• **Material for the task**

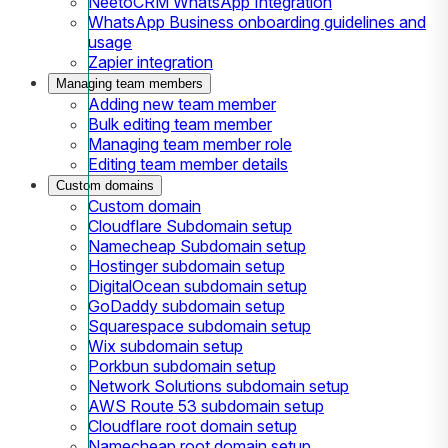
NeetoCRM WhatsApp Integration
WhatsApp Business onboarding guidelines and
usage
Zapier integration
Managing team members
Adding new team member
Bulk editing team member
Managing team member role
Editing team member details
Custom domains
Custom domain
Cloudflare Subdomain setup
Namecheap Subdomain setup
Hostinger subdomain setup
DigitalOcean subdomain setup
GoDaddy subdomain setup
Squarespace subdomain setup
Wix subdomain setup
Porkbun subdomain setup
Network Solutions subdomain setup
AWS Route 53 subdomain setup
Cloudflare root domain setup
Namecheap root domain setup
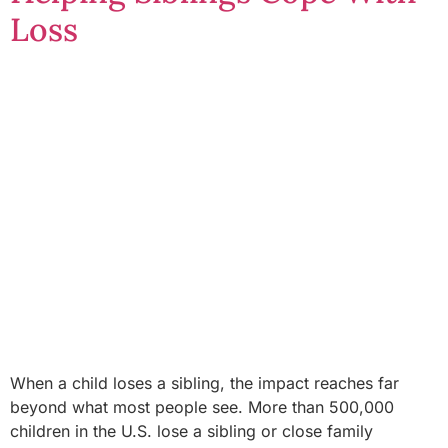
Loss
When a child loses a sibling, the impact reaches far
beyond what most people see. More than 500,000
children in the U.S. lose a sibling or close family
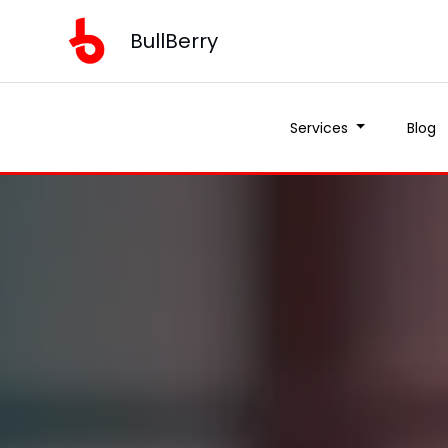
BullBerry
Services
Blog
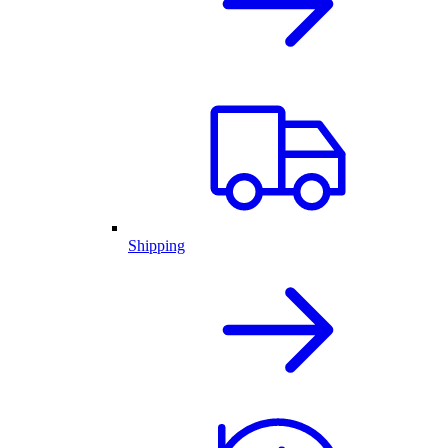
Shipping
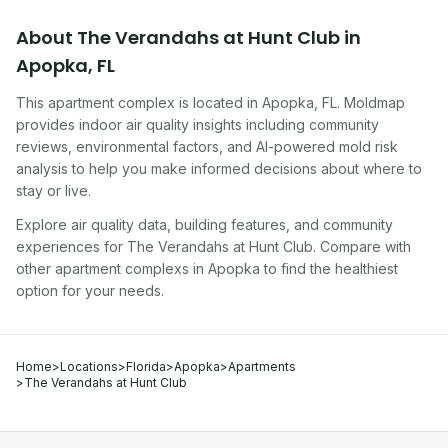
About
The Verandahs at Hunt Club
in
Apopka
,
FL
This apartment complex
is located in
Apopka
,
FL
. Moldmap
provides indoor air quality insights including community
reviews, environmental factors, and AI-powered mold risk
analysis to help you make informed decisions about where to
stay or live.
Explore air quality data, building features, and community
experiences for
The Verandahs at Hunt Club
. Compare with
other
apartment complex
s in
Apopka
to find the healthiest
option for your needs.
Home
>
Locations
>
Florida
>
Apopka
>
Apartments
>
The Verandahs at Hunt Club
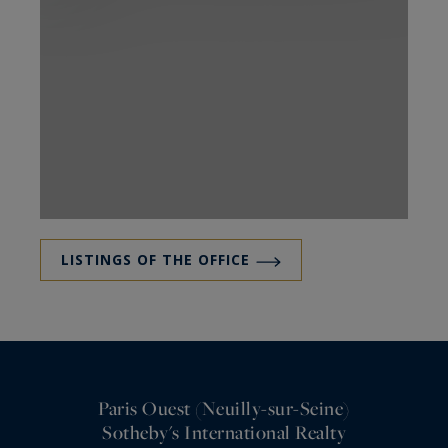
LISTINGS OF THE OFFICE
Paris Ouest (Neuilly-sur-Seine)
Sotheby's International Realty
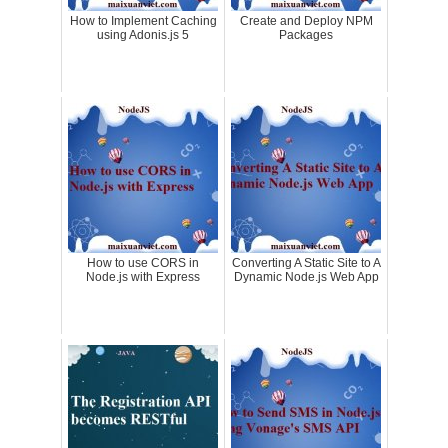
How to Implement Caching
Create and Deploy NPM
using Adonis.js 5
Packages
How to use CORS in
Converting A Static Site to A
Node.js with Express
Dynamic Node.js Web App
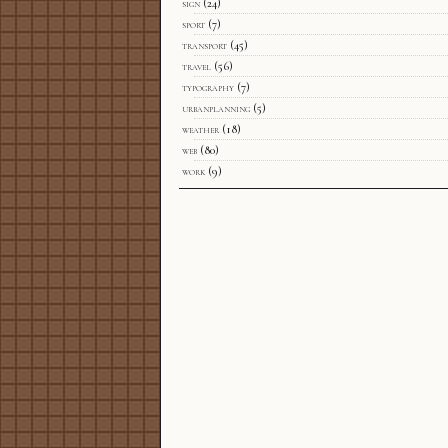
sign
(24)
sport
(7)
transport
(45)
travel
(56)
typography
(7)
urbanplanning
(5)
weather
(18)
web
(80)
work
(9)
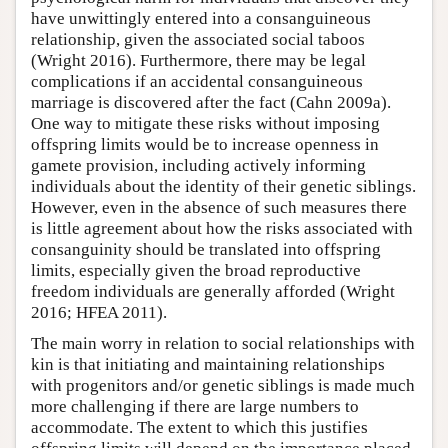
have unwittingly entered into a consanguineous
relationship, given the associated social taboos
(Wright 2016). Furthermore, there may be legal
complications if an accidental consanguineous
marriage is discovered after the fact (Cahn 2009a).
One way to mitigate these risks without imposing
offspring limits would be to increase openness in
gamete provision, including actively informing
individuals about the identity of their genetic siblings.
However, even in the absence of such measures there
is little agreement about how the risks associated with
consanguinity should be translated into offspring
limits, especially given the broad reproductive
freedom individuals are generally afforded (Wright
2016; HFEA 2011).
The main worry in relation to social relationships with
kin is that initiating and maintaining relationships
with progenitors and/or genetic siblings is made much
more challenging if there are large numbers to
accommodate. The extent to which this justifies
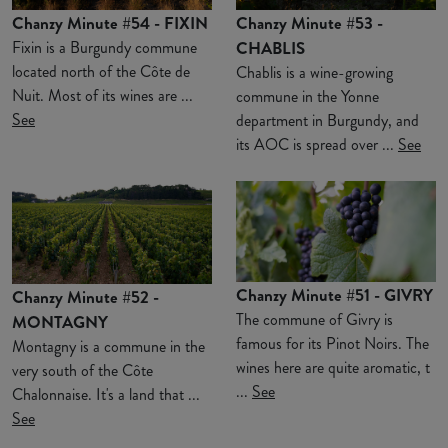
Chanzy Minute #54 - FIXIN
Chanzy Minute #53 -
Fixin is a Burgundy commune
CHABLIS
located north of the Côte de
Chablis is a wine-growing
Nuit. Most of its wines are ...
commune in the Yonne
See
department in Burgundy, and
its AOC is spread over ...
See
Chanzy Minute #51 - GIVRY
Chanzy Minute #52 -
The commune of Givry is
MONTAGNY
famous for its Pinot Noirs. The
Montagny is a commune in the
wines here are quite aromatic, t
very south of the Côte
...
See
Chalonnaise. It's a land that ...
See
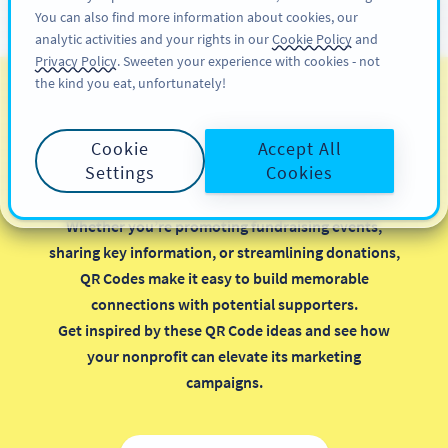
You can also find more information about cookies, our
अभी साइनअप करें
PRO
analytic activities and your rights in our
Cookie Policy
and
Privacy Policy
. Sweeten your experience with cookies - not
the kind you eat, unfortunately!
QR Codes for Nonprofits
Cookie
Accept All
Implementing QR Codes in your nonprofit
Settings
Cookies
organization is a smart, cost-effective way to
maximize your marketing efforts.
Whether you’re promoting fundraising events,
sharing key information, or streamlining donations,
QR Codes make it easy to build memorable
connections with potential supporters.
Get inspired by these QR Code ideas and see how
your nonprofit can elevate its marketing
campaigns.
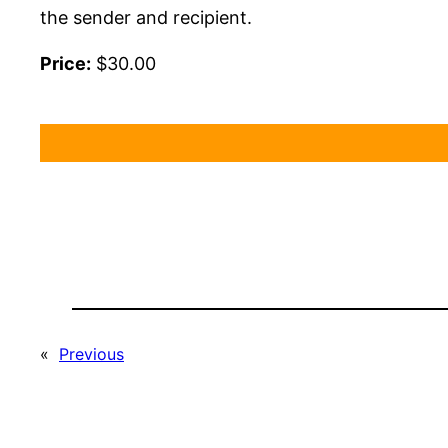
the sender and recipient.
Price:
$30.00
«
Previous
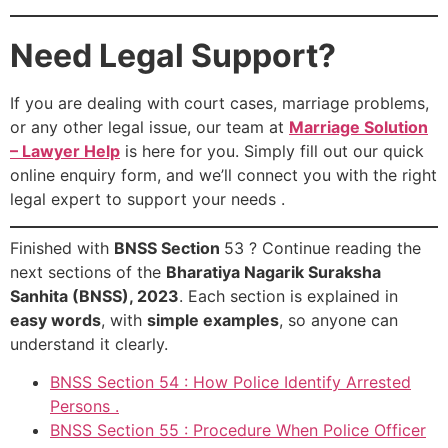
Need Legal Support?
If you are dealing with court cases, marriage problems,
or any other legal issue, our team at
Marriage Solution
– Lawyer Help
is here for you. Simply fill out our quick
online enquiry form, and we’ll connect you with the right
legal expert to support your needs .
Finished with
BNSS Section
53 ? Continue reading the
next sections of the
Bharatiya Nagarik Suraksha
Sanhita (BNSS), 2023
. Each section is explained in
easy words
, with
simple examples
, so anyone can
understand it clearly.
BNSS Section 54 : How Police Identify Arrested
Persons .
BNSS Section 55 : Procedure When Police Officer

• **Work order**
Only lines with the word "needs" belong in the answer; copy each of them from the material above.

• **Result of the exercise**
option for your needs.
legal expert to support your needs .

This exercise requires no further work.